Estas diferencias son las que hacen que nos cueste tanto entender la democracia norteamericana. Los Estados Unidos nacieron en 1776 como una república independiente que se regía por un sistema democrático. Y sus fundadores eran los herederos de los disidentes religiosos que habían sido expulsados de Inglaterra en el siglo XVII -puritanos y cuáqueros, sobre todo-, así que la democracia era inseparable de una confesión religiosa, por minoritaria que fuera. Y además, los Estados Unidos, desde sus mismos comienzos, eran un país de propietarios rurales, porque su expansión económica se hizo posible a costa de las vastas tierras de los indios que les fueron arrebatadas por las remesas de inmigrantes que iban llegando desde todos los puntos de Europa. Por lo tanto, las iglesias disidentes, la propiedad privada y la democracia eran tres conceptos que estaban indisociablemente ligados a la política americana. De hecho, si se vota en martes -y además en un día laborable-, es porque los padres fundadores no permitían votar en domingo, un día que sólo podía estar consagrado al Señor. Y si alguien se pregunta por qué no hubo nunca un poderoso movimiento revolucionario en los Estados Unidos, la respuesta es que siempre fue un país en el que había más propietarios que asalariados. Por eso es imposible imaginar allí un movimiento anarquista como el de los jornaleros andaluces de los años 20 y 30.
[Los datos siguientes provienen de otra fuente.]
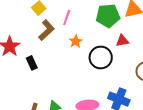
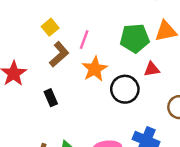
orange star: (76, 41) -> (95, 69), size x1.5
black rectangle: (32, 63) -> (51, 98), moved

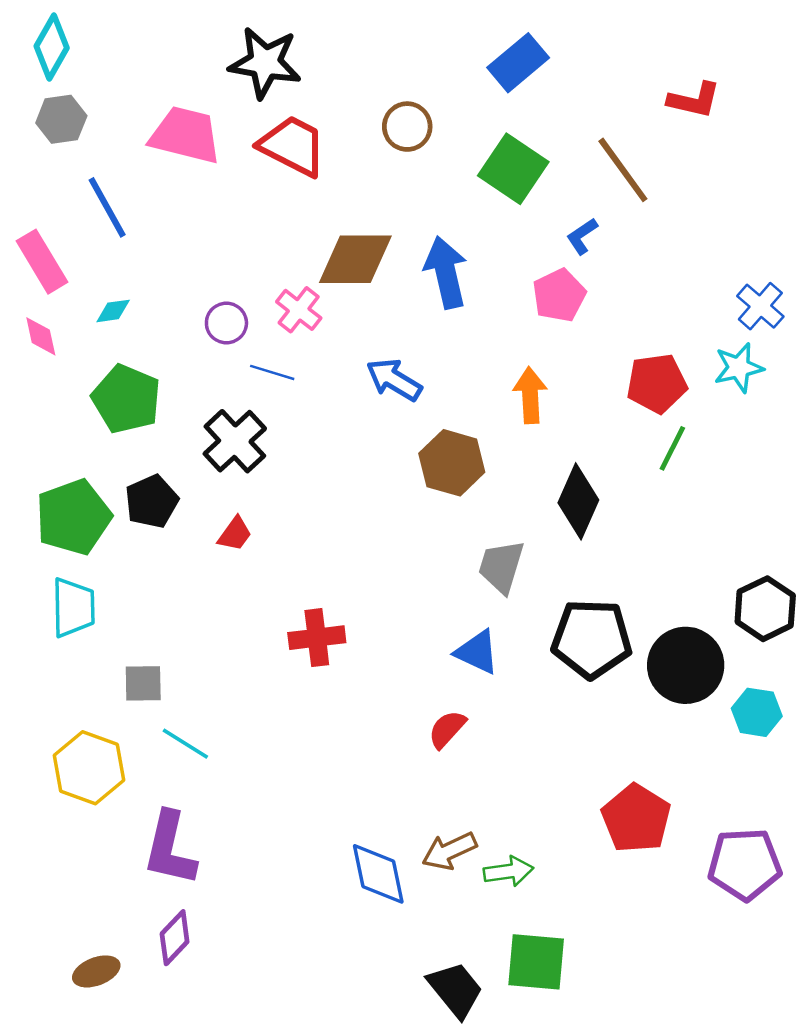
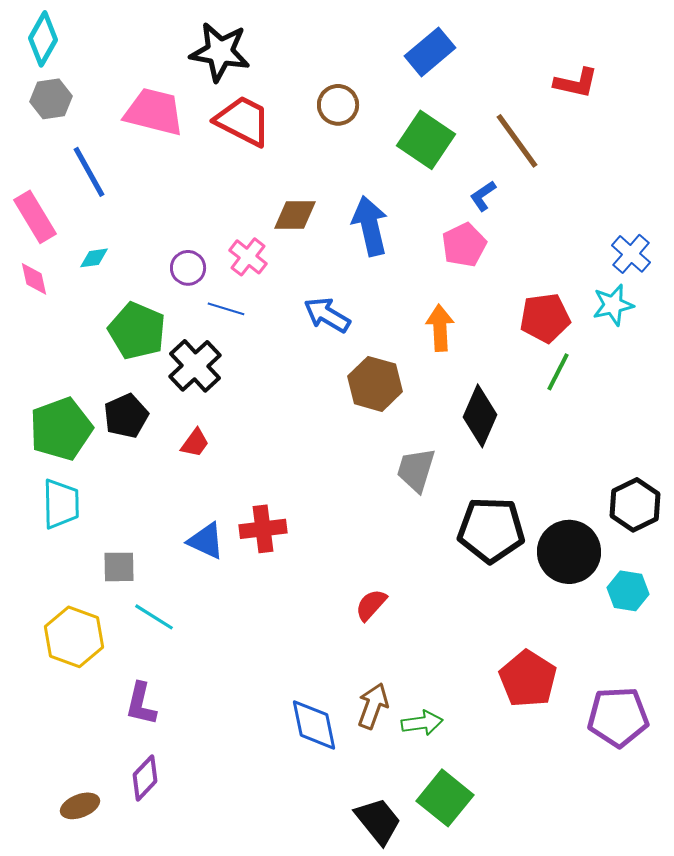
brown diamond: (355, 259) -> (295, 215), size x0.7
green pentagon: (126, 399) -> (137, 331), moved
blue triangle: (477, 652) -> (206, 541), moved
purple L-shape: (170, 849) -> (141, 704), size x0.7
brown arrow: (449, 851) -> (373, 706), turned 135
green square: (536, 962) -> (445, 798), turned 34

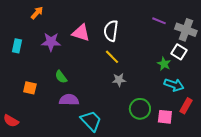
Cuento esto porque la democracia americana es muy distinta de la europea, heredera de los principios laicos y estatalistas de la Revolución Francesa de 1789. Sólo eso explica que un candidato se defina como devoto mormón, y el otro tenga que fingir una fe religiosa que no parece muy profunda. Mientras escribo esto, no sé cuál de los dos ha ganado. Espero que sea el que tiene que fingir.